[Opening Records shown section]

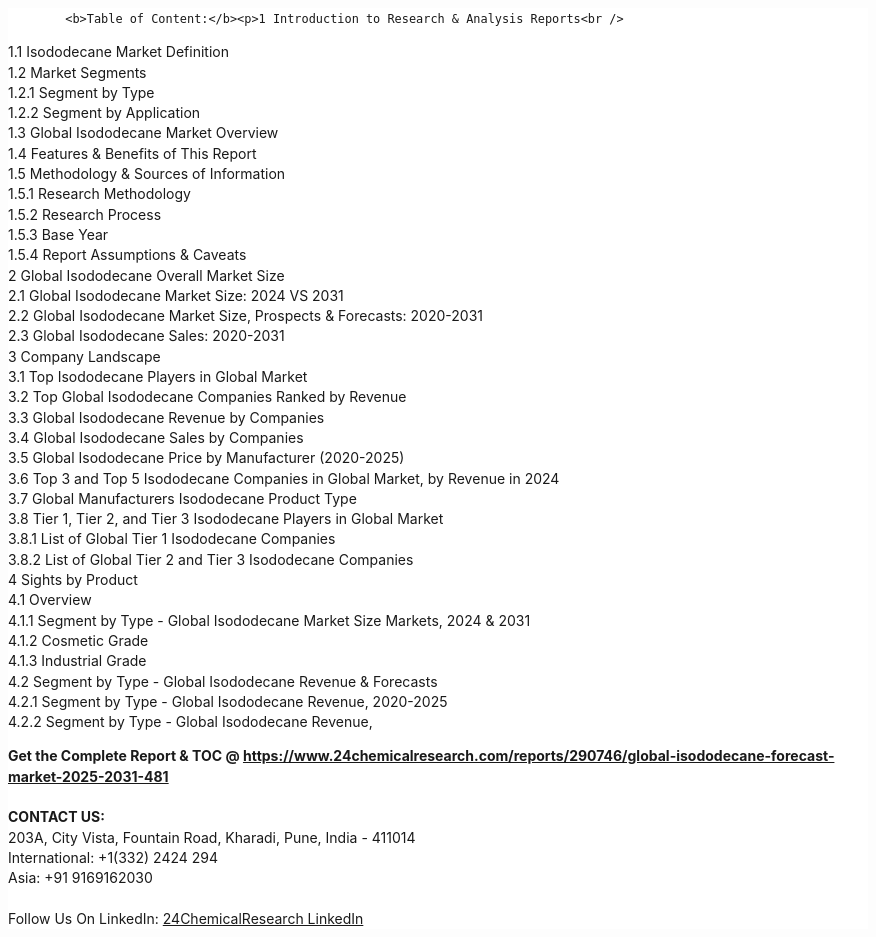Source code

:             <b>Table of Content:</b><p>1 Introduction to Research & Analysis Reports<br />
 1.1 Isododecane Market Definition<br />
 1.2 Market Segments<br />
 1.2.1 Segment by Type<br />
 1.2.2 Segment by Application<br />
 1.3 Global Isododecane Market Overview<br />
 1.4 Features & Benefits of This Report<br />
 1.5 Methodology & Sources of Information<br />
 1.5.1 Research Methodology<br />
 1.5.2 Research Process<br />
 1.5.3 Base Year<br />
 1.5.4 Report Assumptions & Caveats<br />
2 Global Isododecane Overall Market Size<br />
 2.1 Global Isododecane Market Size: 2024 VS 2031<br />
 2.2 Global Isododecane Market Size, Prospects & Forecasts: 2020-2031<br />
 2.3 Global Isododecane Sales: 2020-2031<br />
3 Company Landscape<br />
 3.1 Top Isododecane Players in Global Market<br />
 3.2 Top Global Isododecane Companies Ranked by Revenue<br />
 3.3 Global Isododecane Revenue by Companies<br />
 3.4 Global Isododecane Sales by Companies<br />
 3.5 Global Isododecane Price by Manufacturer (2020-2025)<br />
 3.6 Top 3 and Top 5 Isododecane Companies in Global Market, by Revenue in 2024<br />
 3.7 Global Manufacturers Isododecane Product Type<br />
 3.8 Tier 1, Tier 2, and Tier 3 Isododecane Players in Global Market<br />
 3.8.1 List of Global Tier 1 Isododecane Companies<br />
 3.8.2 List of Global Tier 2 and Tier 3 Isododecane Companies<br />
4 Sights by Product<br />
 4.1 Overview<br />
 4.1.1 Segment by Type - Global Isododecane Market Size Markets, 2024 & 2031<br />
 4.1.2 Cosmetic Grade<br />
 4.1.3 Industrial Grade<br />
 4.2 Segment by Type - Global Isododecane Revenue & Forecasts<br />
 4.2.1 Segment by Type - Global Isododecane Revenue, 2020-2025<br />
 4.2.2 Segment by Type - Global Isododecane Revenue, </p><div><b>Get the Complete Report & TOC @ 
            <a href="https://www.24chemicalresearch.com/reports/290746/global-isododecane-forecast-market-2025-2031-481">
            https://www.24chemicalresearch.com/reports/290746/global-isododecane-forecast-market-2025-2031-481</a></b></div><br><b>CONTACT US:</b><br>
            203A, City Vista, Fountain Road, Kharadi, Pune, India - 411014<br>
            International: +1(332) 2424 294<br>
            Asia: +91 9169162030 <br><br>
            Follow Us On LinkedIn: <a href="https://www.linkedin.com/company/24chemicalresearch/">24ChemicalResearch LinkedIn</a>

[Closing Records shown section]

All lines from the start of the entries through the one with "3.2 Top Global" are to be output exactly; omit the pictures.

Response area>
Source code

:             <b>Table of Content:</b><p>1 Introduction to Research & Analysis Reports<br />
 1.1 Isododecane Market Definition<br />
 1.2 Market Segments<br />
 1.2.1 Segment by Type<br />
 1.2.2 Segment by Application<br />
 1.3 Global Isododecane Market Overview<br />
 1.4 Features & Benefits of This Report<br />
 1.5 Methodology & Sources of Information<br />
 1.5.1 Research Methodology<br />
 1.5.2 Research Process<br />
 1.5.3 Base Year<br />
 1.5.4 Report Assumptions & Caveats<br />
2 Global Isododecane Overall Market Size<br />
 2.1 Global Isododecane Market Size: 2024 VS 2031<br />
 2.2 Global Isododecane Market Size, Prospects & Forecasts: 2020-2031<br />
 2.3 Global Isododecane Sales: 2020-2031<br />
3 Company Landscape<br />
 3.1 Top Isododecane Players in Global Market<br />
 3.2 Top Global Isododecane Companies Ranked by Revenue<br />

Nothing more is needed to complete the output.